The recent 20 billion Euro loan agreement Romania signed with the EU, IMF, World Bank and EBRD raised both hopes and fears. Some said paying back on the loan will prove as difficult and taxing for the population as paying the foreign debt during the last years of the communist regime was



So, would it be that painful this time around too?

No, it won't.

It wouldn't have been 20 years ago either, had we had a foreign exchange market and central bank hard currency reserves; Romania would not have had to resort to selling its gold and food reserves.

As a matter of fact, do you remember the year 1999? That year again, Romania had to pay back a lot of its foreign debt, and various international fora thought the country will default on its pay.

After paying its quota in February, May and June, the central bank reserves had shrunk in 1999.

But by May, there was no actual danger in sight, and the central bank objective changed to replenishing the hard currency reserves, turning into a consistent hard currency buyer on the domestic money market.

By August, the central bank continued to pay Romania's foreign debt, while it had increased its own reserves by 500 million dollars, which it bought between June and August.

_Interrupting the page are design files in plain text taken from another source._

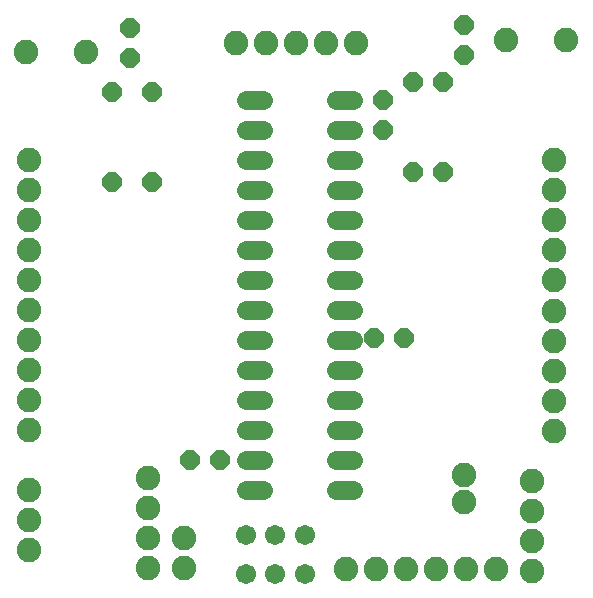
<source format=gbr>
G04 EAGLE Gerber RS-274X export*
G75*
%MOMM*%
%FSLAX34Y34*%
%LPD*%
%INSoldermask Top*%
%IPPOS*%
%AMOC8*
5,1,8,0,0,1.08239X$1,22.5*%
G01*
%ADD10P,1.759533X8X292.500000*%
%ADD11P,1.759533X8X22.500000*%
%ADD12P,1.759533X8X112.500000*%
%ADD13C,1.625600*%
%ADD14C,2.082800*%
%ADD15C,1.712800*%


D10*
X325120Y419100D03*
X325120Y393700D03*
D11*
X317500Y217170D03*
X342900Y217170D03*
X161290Y114300D03*
X186690Y114300D03*
D10*
X393700Y482600D03*
X393700Y457200D03*
X110490Y480060D03*
X110490Y454660D03*
D12*
X350520Y358140D03*
X350520Y434340D03*
X129540Y349250D03*
X129540Y425450D03*
D10*
X375920Y434340D03*
X375920Y358140D03*
X95250Y425450D03*
X95250Y349250D03*
D13*
X208788Y419100D02*
X223012Y419100D01*
X223012Y393700D02*
X208788Y393700D01*
X208788Y368300D02*
X223012Y368300D01*
X223012Y342900D02*
X208788Y342900D01*
X208788Y317500D02*
X223012Y317500D01*
X223012Y292100D02*
X208788Y292100D01*
X208788Y266700D02*
X223012Y266700D01*
X223012Y241300D02*
X208788Y241300D01*
X208788Y215900D02*
X223012Y215900D01*
X223012Y190500D02*
X208788Y190500D01*
X208788Y165100D02*
X223012Y165100D01*
X223012Y139700D02*
X208788Y139700D01*
X208788Y114300D02*
X223012Y114300D01*
X223012Y88900D02*
X208788Y88900D01*
X284988Y88900D02*
X299212Y88900D01*
X299212Y114300D02*
X284988Y114300D01*
X284988Y139700D02*
X299212Y139700D01*
X299212Y165100D02*
X284988Y165100D01*
X284988Y190500D02*
X299212Y190500D01*
X299212Y215900D02*
X284988Y215900D01*
X284988Y241300D02*
X299212Y241300D01*
X299212Y266700D02*
X284988Y266700D01*
X284988Y292100D02*
X299212Y292100D01*
X299212Y317500D02*
X284988Y317500D01*
X284988Y342900D02*
X299212Y342900D01*
X299212Y368300D02*
X284988Y368300D01*
X284988Y393700D02*
X299212Y393700D01*
X299212Y419100D02*
X284988Y419100D01*
D14*
X393700Y101600D03*
X393700Y78740D03*
X469900Y266700D03*
X469900Y292100D03*
X469900Y317500D03*
X469900Y342900D03*
X469900Y368300D03*
X469900Y138430D03*
X469900Y163830D03*
X469900Y189230D03*
X469900Y214630D03*
X469900Y240030D03*
X25400Y139700D03*
X25400Y165100D03*
X25400Y190500D03*
X25400Y215900D03*
X25400Y241300D03*
X25400Y266700D03*
X25400Y292100D03*
X25400Y317500D03*
X25400Y342900D03*
X25400Y368300D03*
X25400Y88900D03*
X25400Y63500D03*
X25400Y38100D03*
X156210Y22860D03*
X156210Y48260D03*
D15*
X208680Y50790D03*
X233680Y50790D03*
X258680Y50790D03*
X258680Y17790D03*
X233680Y17790D03*
X208680Y17790D03*
D14*
X125730Y22860D03*
X125730Y48260D03*
X125730Y73660D03*
X125730Y99060D03*
X420370Y21590D03*
X394970Y21590D03*
X369570Y21590D03*
X344170Y21590D03*
X318770Y21590D03*
X293370Y21590D03*
X200660Y467360D03*
X226060Y467360D03*
X251460Y467360D03*
X276860Y467360D03*
X302260Y467360D03*
X450850Y20320D03*
X450850Y45720D03*
X450850Y71120D03*
X450850Y96520D03*
X480060Y469900D03*
X429260Y469900D03*
X22860Y459740D03*
X73660Y459740D03*
M02*

</source>
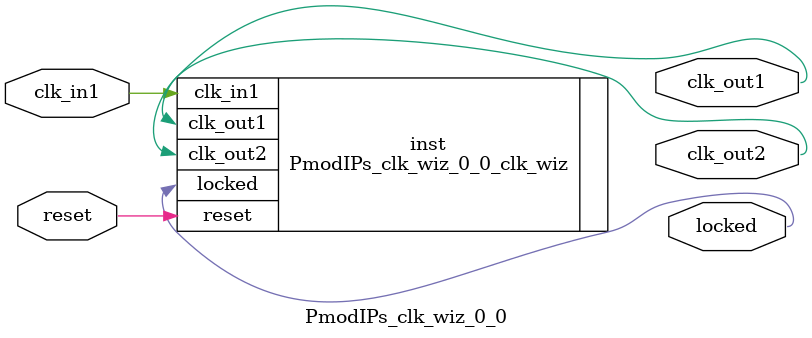
<source format=v>


`timescale 1ps/1ps

(* CORE_GENERATION_INFO = "PmodIPs_clk_wiz_0_0,clk_wiz_v6_0_13_0_0,{component_name=PmodIPs_clk_wiz_0_0,use_phase_alignment=true,use_min_o_jitter=false,use_max_i_jitter=false,use_dyn_phase_shift=false,use_inclk_switchover=false,use_dyn_reconfig=false,enable_axi=0,feedback_source=FDBK_AUTO,PRIMITIVE=MMCM,num_out_clk=2,clkin1_period=10.000,clkin2_period=10.000,use_power_down=false,use_reset=true,use_locked=true,use_inclk_stopped=false,feedback_type=SINGLE,CLOCK_MGR_TYPE=NA,manual_override=false}" *)

module PmodIPs_clk_wiz_0_0 
 (
  // Clock out ports
  output        clk_out1,
  output        clk_out2,
  // Status and control signals
  input         reset,
  output        locked,
 // Clock in ports
  input         clk_in1
 );

  PmodIPs_clk_wiz_0_0_clk_wiz inst
  (
  // Clock out ports  
  .clk_out1(clk_out1),
  .clk_out2(clk_out2),
  // Status and control signals               
  .reset(reset), 
  .locked(locked),
 // Clock in ports
  .clk_in1(clk_in1)
  );

endmodule

</source>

By September, the central bank was servicing the foreign debt while building the hard currency reserves with buys primarily on the domestic market.

However, a fall 1999 Standard & Poor's analysis assessed that the central bank reserves stayed at 30% of the current account deficit, whereas in fact the reserves equaled that deficit.

More serious, though, was the fact that the mood inside Romania was also pretty bleak, in spite of the fact that the central bank moves in 1999 set the stage for the economic recovery and growth in the subsequent years.

So, how will Romania manage to pay the recently agreed upon debt of 20 billion Euro? Much in the same way as it paid back in 1999.

By the time the first installments are to be paid, the Euro denominated structural funds from the EU would have arrived, hence the Euro will get into the central bank reserves, while the bank will exchange it for the domestic currency.